Exercices à résoudre
1/ Recopiez le passage de l'analyse sur la naissance de Gargantua qui commence aux mots « Une naissance carnavalesque » et s'achève après « et folklore populaire). ».
2/ Répondez aux questions suivantes d'après l'analyse sur la naissance de Gargantua.
(a) Par quel terme le mot « intestin » est-il ensuite repris ?
(b) Que veut faire Gargamelle, en mal d'enfantement ?
(c) Quelles sont les trois sources des références hétéroclites ?
3/ Prolongez l'analyse sur la naissance de Gargantua à la suite de sa dernière phrase.

Extrait du document
______________________________

Analyse – La naissance de Gargantua (chapitre 6)

Une naissance carnavalesque

  • Contexte de beuverie ;
  • Eléments carnavalesques : la boisson, la scatologie (relâchement des intestins de Gargamelle, “intestin” est ensuite repris sous le terme “boyau du cul”), la grivoiserie (Gargamelle, en mal d’enfantement, veut couper le membre de son mari) ;
  • Une confusion des domaines : précisions médicales pour évoquer le parcours du bébé qui contrastent avec l’invraisemblance de sa naissance (le savoir humaniste est au service du burlesque) ; références hétéroclites (saintes écritures, mythologie et folklore populaire).

______________________________

Enregistrements extraits

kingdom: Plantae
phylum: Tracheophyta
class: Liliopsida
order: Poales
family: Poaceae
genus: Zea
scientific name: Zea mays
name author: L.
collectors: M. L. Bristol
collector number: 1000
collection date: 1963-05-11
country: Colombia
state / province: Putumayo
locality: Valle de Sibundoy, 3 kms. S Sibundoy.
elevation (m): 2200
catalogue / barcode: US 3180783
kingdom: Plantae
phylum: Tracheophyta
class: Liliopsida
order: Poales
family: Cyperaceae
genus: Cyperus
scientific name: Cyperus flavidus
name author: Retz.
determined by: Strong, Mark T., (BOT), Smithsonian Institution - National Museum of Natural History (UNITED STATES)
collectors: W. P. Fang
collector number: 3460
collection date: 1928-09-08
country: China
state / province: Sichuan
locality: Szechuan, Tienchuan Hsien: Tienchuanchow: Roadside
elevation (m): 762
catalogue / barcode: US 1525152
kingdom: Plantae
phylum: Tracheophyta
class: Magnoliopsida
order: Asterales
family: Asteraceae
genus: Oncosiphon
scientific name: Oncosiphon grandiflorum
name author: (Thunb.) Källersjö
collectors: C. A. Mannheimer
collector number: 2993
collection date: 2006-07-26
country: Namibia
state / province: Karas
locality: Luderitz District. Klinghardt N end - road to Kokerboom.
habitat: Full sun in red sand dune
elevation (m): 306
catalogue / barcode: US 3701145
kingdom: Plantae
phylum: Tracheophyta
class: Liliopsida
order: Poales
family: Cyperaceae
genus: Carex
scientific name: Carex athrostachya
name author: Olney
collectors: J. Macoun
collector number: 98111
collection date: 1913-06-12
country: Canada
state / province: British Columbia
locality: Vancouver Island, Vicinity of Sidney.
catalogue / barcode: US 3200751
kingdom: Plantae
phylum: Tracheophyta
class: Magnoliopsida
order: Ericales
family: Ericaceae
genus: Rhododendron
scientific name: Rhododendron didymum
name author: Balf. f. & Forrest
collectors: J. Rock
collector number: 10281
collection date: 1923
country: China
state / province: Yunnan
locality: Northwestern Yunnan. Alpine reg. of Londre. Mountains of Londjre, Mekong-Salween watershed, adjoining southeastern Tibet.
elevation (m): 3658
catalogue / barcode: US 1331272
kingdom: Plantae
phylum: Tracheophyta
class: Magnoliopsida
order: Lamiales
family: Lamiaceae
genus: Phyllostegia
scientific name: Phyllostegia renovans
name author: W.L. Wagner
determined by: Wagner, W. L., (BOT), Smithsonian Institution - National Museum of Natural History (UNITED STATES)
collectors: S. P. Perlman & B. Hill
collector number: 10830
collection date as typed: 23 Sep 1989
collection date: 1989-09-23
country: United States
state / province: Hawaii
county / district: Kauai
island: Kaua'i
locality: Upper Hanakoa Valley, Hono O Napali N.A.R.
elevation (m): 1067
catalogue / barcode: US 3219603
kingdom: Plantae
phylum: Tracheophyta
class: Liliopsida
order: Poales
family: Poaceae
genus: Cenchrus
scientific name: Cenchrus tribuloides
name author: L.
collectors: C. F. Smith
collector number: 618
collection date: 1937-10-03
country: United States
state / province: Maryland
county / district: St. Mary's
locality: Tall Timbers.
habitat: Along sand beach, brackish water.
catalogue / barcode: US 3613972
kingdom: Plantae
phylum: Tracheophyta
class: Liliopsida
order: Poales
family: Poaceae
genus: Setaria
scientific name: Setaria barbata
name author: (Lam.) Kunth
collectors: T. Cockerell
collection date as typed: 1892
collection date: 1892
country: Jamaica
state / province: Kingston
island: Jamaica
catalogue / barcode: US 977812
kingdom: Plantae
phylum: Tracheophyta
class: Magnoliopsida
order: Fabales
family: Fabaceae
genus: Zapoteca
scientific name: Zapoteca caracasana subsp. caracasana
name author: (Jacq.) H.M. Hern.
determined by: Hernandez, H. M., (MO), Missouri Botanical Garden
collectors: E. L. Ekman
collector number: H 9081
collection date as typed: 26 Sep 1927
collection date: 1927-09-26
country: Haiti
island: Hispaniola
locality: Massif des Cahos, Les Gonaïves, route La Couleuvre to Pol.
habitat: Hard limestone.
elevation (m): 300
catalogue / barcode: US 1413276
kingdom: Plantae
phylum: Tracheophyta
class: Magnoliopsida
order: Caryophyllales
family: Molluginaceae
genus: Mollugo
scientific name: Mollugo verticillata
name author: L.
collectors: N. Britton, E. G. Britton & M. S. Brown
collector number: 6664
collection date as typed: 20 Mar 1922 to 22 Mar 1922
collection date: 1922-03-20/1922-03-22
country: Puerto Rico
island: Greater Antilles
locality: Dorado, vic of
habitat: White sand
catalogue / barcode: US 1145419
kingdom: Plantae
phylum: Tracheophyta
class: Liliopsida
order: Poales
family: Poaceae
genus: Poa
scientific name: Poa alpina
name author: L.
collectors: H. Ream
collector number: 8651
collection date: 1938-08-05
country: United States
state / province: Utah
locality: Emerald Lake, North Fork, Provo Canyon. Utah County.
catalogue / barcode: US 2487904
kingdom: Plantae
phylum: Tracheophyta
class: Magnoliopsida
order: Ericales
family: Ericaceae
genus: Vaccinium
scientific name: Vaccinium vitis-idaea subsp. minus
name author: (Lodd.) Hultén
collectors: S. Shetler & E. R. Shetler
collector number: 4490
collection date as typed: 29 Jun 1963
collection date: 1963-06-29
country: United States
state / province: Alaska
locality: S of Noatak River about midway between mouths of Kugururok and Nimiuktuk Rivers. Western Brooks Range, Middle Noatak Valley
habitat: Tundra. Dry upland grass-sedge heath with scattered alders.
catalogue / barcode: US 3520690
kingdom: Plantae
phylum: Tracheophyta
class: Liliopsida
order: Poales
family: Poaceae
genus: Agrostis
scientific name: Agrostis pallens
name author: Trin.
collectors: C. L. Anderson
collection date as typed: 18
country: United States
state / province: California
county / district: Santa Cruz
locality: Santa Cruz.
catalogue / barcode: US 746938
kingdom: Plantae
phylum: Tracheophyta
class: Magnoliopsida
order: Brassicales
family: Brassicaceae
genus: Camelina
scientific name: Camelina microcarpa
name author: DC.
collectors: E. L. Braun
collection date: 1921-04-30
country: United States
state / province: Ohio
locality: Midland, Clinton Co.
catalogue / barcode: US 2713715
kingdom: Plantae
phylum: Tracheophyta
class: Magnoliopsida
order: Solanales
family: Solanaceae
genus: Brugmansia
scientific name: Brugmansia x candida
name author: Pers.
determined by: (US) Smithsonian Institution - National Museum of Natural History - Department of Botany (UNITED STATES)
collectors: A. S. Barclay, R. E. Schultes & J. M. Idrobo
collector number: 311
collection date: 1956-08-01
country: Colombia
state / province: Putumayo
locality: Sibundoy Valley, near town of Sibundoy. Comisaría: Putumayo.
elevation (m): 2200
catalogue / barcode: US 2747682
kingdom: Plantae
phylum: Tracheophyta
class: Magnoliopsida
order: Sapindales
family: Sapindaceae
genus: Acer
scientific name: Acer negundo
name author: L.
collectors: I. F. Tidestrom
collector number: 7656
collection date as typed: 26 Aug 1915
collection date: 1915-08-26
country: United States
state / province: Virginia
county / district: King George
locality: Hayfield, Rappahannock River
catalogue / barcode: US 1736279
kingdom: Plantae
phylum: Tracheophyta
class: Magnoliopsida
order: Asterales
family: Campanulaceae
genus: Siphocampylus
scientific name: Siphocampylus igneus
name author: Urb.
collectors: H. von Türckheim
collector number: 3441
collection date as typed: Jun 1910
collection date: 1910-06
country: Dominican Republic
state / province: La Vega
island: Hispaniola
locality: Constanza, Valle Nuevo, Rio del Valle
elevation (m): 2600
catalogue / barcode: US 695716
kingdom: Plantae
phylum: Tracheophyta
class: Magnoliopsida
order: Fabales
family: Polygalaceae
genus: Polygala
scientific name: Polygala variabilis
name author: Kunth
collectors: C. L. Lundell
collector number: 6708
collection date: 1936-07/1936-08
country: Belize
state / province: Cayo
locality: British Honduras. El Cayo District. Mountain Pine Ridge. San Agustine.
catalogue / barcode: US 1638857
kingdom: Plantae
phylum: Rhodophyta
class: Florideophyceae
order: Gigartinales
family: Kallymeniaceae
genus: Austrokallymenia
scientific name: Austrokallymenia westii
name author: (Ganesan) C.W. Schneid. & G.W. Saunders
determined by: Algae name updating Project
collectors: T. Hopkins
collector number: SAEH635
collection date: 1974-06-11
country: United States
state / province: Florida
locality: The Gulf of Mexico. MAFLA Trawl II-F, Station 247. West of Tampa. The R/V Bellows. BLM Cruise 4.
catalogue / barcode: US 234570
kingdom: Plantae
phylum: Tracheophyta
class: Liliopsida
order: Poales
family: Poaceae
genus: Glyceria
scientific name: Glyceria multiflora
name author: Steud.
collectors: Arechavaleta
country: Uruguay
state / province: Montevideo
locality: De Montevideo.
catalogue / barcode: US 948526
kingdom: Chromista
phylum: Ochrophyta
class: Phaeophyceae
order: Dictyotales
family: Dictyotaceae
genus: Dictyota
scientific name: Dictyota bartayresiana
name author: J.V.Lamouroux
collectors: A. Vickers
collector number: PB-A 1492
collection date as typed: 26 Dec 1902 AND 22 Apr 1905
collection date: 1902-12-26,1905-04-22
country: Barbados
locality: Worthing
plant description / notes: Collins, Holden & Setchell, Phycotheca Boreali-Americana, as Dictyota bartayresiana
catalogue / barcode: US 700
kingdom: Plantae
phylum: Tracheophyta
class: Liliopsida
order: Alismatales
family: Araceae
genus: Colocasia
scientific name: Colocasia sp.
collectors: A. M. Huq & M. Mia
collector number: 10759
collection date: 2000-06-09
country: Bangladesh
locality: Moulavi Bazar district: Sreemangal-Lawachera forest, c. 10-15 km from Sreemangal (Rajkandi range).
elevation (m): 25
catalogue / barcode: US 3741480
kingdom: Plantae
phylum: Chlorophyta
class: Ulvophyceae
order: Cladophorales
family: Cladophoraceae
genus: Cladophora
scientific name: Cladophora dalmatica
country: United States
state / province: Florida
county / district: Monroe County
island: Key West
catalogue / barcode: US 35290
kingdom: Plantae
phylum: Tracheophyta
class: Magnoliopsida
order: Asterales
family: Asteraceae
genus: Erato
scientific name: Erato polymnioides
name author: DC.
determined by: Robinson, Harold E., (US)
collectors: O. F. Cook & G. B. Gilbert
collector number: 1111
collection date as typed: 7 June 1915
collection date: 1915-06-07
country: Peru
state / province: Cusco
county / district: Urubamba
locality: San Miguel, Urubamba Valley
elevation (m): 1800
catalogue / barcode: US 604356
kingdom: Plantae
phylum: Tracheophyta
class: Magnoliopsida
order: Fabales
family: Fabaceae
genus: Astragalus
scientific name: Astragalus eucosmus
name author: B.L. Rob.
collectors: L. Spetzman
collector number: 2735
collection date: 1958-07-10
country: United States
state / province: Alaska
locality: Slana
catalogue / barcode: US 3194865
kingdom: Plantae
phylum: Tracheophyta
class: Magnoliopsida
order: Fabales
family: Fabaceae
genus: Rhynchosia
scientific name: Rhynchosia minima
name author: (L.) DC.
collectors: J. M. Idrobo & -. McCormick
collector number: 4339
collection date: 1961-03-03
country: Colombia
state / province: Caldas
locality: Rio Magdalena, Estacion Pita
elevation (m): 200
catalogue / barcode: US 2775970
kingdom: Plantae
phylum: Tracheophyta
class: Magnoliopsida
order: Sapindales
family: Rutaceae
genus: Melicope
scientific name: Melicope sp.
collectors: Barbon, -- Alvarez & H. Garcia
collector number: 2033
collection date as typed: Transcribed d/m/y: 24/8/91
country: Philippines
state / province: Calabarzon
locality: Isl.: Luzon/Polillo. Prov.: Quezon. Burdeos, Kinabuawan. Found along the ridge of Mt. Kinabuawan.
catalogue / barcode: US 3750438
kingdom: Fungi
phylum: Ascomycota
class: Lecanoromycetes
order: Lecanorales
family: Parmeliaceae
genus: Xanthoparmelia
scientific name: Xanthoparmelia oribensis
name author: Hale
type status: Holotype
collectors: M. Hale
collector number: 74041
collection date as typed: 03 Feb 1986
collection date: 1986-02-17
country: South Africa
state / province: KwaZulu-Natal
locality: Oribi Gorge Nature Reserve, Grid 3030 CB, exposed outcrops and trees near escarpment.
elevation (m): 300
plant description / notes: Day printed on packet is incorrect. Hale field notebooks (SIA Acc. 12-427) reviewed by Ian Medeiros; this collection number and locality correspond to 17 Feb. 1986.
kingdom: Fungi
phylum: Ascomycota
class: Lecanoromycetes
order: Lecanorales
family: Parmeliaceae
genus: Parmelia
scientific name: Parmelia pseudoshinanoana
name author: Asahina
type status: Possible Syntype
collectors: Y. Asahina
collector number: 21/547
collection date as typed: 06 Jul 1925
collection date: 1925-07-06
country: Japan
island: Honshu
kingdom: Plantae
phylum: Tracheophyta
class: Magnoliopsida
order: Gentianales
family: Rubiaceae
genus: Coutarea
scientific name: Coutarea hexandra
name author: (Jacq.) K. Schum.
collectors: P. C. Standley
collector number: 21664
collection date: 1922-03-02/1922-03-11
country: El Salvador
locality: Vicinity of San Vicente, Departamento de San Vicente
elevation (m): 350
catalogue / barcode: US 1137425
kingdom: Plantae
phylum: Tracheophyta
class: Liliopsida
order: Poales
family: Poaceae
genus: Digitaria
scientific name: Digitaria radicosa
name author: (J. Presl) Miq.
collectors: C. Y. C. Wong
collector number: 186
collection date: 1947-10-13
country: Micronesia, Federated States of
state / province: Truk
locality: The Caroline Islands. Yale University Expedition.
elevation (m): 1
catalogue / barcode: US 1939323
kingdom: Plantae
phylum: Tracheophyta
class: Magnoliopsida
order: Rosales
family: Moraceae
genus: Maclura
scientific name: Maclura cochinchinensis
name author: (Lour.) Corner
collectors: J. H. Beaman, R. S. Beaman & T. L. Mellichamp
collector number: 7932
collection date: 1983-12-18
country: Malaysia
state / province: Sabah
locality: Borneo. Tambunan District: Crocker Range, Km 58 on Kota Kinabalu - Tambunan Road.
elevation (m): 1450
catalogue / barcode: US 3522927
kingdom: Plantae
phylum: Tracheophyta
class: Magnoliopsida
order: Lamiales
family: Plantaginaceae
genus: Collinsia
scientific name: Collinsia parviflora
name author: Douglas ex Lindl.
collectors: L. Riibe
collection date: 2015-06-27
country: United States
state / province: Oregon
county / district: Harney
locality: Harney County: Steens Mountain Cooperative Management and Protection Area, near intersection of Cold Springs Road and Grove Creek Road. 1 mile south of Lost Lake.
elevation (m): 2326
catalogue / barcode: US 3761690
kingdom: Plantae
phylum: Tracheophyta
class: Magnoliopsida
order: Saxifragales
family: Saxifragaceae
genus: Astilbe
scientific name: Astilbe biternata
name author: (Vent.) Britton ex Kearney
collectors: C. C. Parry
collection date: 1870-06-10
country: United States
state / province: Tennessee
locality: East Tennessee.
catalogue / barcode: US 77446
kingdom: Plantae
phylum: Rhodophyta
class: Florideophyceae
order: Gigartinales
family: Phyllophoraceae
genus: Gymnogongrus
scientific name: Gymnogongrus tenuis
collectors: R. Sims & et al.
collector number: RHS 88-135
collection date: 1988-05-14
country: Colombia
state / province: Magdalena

______________________________

Corrigé des exercices
1/
Une naissance carnavalesque

  • Contexte de beuverie ;
  • Eléments carnavalesques : la boisson, la scatologie (relâchement des intestins de Gargamelle, “intestin” est ensuite repris sous le terme “boyau du cul”), la grivoiserie (Gargamelle, en mal d’enfantement, veut couper le membre de son mari) ;
  • Une confusion des domaines : précisions médicales pour évoquer le parcours du bébé qui contrastent avec l’invraisemblance de sa naissance (le savoir humaniste est au service du burlesque) ; références hétéroclites (saintes écritures, mythologie et folklore populaire).

2/
(a) Par le terme « boyau du cul ».
(b) Elle veut couper le membre de son mari.
(c) Les saintes écritures, la mythologie et le folklore populaire.

3/
Le carnavalesque et le burlesque n’en restent pas moins réalistes et représentent la société médiévale. Pour cela, nous nous référons aux oeuvres de Brueghel l’Ancien :

Un héros parodique

  • mélange de touches réalistes et merveilleuses ;
  • le réalisme : la Sausaie, les sages-femmes, le milieu ambiant ;
  • le merveilleux : la naissance, le géant –> par ce fait, Gargantua rejoint, de manière parodique, la lignée des héros épiques. (cf. représentation du cycle Lancelot du Lac sur le site des Lettres volées)
  • un héros : fils du roi Grandgousier ; est doté de la parole à la naissance.

Une réflexion sur la foi

  • nombreuses digressions du narrateur qui s’adresse aux lecteurs de crainte de ne pas être cru. Réflexion proposée sur la foi à partir de plusieurs pistes.
  • Proposition d’une justification à la naissance merveilleuse : “un homme de bon sens croit toujours ce qui est écrit dans les livres”. À cela, sont ajoutées des paroles saintes qui sont mises à égalité avec la mythologie et les croyances populaires. Ainsi, la critique implicite de la foi commence.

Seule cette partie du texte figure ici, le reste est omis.